Та самая “Красная книжка”. Издаётся до сих пор
Сейчас существуют противоречивые мнения о том, насколько суров был запрет. Даже участники тех событий, жившие в разных регионах Китая, вспоминают разное.
Одни пишут, что книжным магазинам запретили распространять любые книги, кроме сочинений самого Мао. То есть «Маленькой красной книжки» - сборника цитат Великого Кормчего, иметь и знать которую полагалось каждому маленькому революционеру. И сборников его стихов.
Другие помнят, что разрешены были и произведения других идеологов коммунизма, в том числе иностранцев. Однако читать даже их считалось подозрительным, особенно в отдалённых деревнях, куда ссылали городскую молодёжь на перевоспитание и сближение с народом.
На несколько лет – с 66-го года до начала 70-х – литературная жизнь остановилась. По крайней мере официально.
Сколько бы ни репрессировали поэтов и писателей, выжившие продолжали писать. Та же Юн Чжан вспоминает, что даже в ссылке она сочиняла стихи, чтобы сохранить хоть какую-то частичку себя.
Многие писали в стол, и их произведения были опубликованы после смерти Мао Цзэдуна, когда его политический курс был подвергнут осуждению. Отчасти из таких произведений потом родилась «литература шрамов», посвящённая переосмыслению революционного восторга и разбору последствий Культурной революции.
Многие книголюбы тоже не желали присоединятся к отказу от культурного наследия и всё равно хранили книги и обменивались ими друг с другом, хотя это было весьма опасно.
В городах регулярно возникали подпольные книжные салоны, несмотря на то, что их участников регулярно арестовывали.
В 70-х здоровье Мао пошатнулось, и в его окружении началась борьба за контроль над страной. Революционный раж постепенно спадал и появились первые робкие попытки возвращения к литературе.

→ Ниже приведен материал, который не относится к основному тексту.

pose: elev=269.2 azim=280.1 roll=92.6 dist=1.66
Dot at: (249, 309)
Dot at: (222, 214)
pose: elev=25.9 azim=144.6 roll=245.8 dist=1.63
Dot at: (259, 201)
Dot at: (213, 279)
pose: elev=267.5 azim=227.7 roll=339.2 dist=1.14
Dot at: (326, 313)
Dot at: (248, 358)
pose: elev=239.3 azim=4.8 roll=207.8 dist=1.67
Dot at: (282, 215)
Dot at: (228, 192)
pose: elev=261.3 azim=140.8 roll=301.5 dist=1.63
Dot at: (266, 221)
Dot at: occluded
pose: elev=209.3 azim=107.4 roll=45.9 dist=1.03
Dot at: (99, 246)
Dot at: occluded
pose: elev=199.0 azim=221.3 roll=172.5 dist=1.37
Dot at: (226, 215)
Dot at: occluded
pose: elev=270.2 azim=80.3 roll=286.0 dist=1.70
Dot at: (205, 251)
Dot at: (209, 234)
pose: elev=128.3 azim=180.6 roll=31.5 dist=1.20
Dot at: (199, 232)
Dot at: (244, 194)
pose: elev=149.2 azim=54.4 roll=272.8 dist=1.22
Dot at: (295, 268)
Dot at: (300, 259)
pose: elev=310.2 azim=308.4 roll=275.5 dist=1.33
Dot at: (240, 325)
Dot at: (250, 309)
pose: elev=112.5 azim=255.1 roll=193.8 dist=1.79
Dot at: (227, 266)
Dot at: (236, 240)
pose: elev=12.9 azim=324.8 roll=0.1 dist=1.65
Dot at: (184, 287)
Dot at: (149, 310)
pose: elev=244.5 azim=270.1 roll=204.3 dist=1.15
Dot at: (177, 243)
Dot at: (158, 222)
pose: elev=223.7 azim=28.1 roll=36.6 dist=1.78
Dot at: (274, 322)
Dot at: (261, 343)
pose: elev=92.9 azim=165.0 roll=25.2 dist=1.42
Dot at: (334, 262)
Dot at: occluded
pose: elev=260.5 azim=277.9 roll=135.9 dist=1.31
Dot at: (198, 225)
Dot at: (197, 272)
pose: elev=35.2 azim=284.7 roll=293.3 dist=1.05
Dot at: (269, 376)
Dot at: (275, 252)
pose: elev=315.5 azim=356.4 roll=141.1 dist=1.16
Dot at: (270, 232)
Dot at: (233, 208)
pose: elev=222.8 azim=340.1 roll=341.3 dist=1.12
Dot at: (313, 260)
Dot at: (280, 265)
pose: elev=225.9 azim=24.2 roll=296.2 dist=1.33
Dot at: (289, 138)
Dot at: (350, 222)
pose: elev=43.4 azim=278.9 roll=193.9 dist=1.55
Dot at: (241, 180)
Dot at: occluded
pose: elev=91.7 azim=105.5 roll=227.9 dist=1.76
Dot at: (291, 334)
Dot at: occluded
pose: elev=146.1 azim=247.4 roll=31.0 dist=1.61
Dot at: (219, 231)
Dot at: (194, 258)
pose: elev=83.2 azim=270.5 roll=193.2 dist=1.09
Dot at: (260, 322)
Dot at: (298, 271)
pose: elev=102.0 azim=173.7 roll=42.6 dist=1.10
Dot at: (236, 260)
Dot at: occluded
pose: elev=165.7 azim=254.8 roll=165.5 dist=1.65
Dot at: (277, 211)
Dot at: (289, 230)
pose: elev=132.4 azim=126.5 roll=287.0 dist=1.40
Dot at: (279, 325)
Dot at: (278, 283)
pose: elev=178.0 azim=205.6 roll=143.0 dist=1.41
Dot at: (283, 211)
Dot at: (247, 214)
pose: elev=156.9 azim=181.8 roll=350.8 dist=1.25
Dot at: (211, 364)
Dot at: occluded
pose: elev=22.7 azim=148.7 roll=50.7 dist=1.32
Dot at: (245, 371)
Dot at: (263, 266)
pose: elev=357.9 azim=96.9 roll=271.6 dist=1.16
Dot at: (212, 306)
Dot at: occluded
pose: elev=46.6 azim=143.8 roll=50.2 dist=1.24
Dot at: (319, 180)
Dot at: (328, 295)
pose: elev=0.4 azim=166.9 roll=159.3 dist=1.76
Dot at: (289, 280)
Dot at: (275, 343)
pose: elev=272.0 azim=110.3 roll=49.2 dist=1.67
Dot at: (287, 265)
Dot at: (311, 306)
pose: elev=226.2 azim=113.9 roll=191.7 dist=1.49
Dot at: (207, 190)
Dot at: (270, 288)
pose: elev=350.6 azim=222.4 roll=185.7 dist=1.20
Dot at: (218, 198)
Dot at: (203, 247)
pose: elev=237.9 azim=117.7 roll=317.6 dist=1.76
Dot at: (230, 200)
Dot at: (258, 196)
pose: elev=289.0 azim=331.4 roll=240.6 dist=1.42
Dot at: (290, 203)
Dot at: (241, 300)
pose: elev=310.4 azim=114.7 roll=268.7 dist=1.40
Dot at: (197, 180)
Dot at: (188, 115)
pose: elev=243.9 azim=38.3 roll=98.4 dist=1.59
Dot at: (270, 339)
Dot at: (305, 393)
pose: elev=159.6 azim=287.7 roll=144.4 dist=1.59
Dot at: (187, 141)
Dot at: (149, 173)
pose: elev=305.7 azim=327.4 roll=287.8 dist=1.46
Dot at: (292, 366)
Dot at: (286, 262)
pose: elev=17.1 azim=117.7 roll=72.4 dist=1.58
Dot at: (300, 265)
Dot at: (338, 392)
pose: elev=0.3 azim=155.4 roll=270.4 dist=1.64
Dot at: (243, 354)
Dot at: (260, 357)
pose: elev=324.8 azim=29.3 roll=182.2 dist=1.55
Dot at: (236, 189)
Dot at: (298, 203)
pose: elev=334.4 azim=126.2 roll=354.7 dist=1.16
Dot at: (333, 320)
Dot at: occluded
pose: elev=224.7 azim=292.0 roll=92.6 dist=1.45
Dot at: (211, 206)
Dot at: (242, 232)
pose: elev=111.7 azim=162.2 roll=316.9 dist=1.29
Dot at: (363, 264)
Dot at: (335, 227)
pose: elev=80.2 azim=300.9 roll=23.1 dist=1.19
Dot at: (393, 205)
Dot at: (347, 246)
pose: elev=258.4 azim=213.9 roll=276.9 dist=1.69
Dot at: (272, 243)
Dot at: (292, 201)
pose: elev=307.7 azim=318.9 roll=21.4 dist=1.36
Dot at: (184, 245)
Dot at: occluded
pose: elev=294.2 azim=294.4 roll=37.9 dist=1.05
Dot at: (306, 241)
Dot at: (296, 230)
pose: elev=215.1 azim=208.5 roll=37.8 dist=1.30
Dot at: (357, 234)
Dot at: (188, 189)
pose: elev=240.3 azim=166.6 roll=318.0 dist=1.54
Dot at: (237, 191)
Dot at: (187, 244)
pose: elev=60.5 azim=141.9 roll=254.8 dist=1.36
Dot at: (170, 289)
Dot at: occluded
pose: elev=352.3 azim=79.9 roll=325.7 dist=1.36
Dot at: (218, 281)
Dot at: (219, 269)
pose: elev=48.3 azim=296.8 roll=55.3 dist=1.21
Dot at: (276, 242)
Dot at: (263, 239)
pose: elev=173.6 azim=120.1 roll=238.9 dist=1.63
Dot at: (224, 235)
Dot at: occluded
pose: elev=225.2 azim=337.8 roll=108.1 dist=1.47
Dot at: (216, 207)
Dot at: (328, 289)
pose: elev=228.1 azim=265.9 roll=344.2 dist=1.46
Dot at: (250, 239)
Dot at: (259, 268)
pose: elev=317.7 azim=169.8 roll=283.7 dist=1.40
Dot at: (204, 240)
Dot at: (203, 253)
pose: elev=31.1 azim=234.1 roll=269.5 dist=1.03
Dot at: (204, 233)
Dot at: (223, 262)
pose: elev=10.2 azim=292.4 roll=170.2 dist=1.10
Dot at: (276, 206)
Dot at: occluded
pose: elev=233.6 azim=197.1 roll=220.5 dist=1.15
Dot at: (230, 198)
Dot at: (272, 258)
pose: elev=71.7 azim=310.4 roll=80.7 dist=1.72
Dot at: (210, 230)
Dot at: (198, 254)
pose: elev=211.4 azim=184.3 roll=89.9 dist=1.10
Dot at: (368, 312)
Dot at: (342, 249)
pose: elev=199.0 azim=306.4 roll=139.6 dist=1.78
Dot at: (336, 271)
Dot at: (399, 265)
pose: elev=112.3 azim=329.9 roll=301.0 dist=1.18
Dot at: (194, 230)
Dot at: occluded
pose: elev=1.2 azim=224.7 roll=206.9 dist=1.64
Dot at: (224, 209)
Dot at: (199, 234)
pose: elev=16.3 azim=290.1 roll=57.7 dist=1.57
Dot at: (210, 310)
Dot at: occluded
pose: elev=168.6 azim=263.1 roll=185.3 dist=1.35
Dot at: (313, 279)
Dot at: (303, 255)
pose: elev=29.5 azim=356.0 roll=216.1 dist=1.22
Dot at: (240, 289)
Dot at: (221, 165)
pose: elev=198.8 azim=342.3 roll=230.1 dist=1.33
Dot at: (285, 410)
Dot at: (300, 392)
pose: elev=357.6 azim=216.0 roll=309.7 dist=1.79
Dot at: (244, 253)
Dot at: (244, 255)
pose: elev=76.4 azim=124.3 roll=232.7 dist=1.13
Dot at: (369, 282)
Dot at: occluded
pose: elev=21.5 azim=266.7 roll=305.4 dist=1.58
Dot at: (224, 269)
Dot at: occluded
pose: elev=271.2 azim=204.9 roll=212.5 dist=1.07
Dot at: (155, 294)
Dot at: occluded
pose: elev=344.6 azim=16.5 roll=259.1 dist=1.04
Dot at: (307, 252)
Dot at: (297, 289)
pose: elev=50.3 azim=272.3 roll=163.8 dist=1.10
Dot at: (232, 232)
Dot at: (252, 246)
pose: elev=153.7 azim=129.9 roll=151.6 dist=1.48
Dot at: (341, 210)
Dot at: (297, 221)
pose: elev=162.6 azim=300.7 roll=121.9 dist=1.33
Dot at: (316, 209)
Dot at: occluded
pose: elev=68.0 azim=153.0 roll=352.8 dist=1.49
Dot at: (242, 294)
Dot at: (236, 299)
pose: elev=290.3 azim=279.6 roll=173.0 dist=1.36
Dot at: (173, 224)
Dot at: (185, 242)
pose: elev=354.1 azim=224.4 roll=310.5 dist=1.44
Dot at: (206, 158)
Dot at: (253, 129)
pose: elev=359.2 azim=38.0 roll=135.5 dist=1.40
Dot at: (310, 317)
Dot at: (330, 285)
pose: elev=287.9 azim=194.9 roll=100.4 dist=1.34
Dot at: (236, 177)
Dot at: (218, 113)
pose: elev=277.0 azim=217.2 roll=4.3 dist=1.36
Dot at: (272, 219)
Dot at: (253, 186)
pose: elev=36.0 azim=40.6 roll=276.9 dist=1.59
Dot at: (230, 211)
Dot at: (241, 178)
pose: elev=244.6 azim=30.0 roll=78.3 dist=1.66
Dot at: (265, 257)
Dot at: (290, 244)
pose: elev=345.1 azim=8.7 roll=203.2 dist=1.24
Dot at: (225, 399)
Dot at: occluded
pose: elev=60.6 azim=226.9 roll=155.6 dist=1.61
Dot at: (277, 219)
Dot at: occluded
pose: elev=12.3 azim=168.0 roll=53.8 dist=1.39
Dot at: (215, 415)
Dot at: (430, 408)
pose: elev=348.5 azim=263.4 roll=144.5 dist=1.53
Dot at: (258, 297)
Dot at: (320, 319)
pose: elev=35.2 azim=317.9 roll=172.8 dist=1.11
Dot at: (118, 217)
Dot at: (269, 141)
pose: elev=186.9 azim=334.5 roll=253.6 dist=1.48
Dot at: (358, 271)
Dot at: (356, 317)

Однако после многих лет запретов никто толком не понимал, о чём можно писать – ни издатели, ни писатели.
Когда Лу Синьхуа в 1977-м году нёс редактору свой рассказ «Шрамы», в котором говорил о негативных последствиях политики Мао, он не знал, опубликуют ли его произведение, или его самого посадят в тюрьму.
Однако после смерти Мао политика партии смягчилась, и писать книги снова стало можно. В эти годы родилось новое течение – «литература шрамов», посвящённая ранам, которые оставила после себя Культурная революция.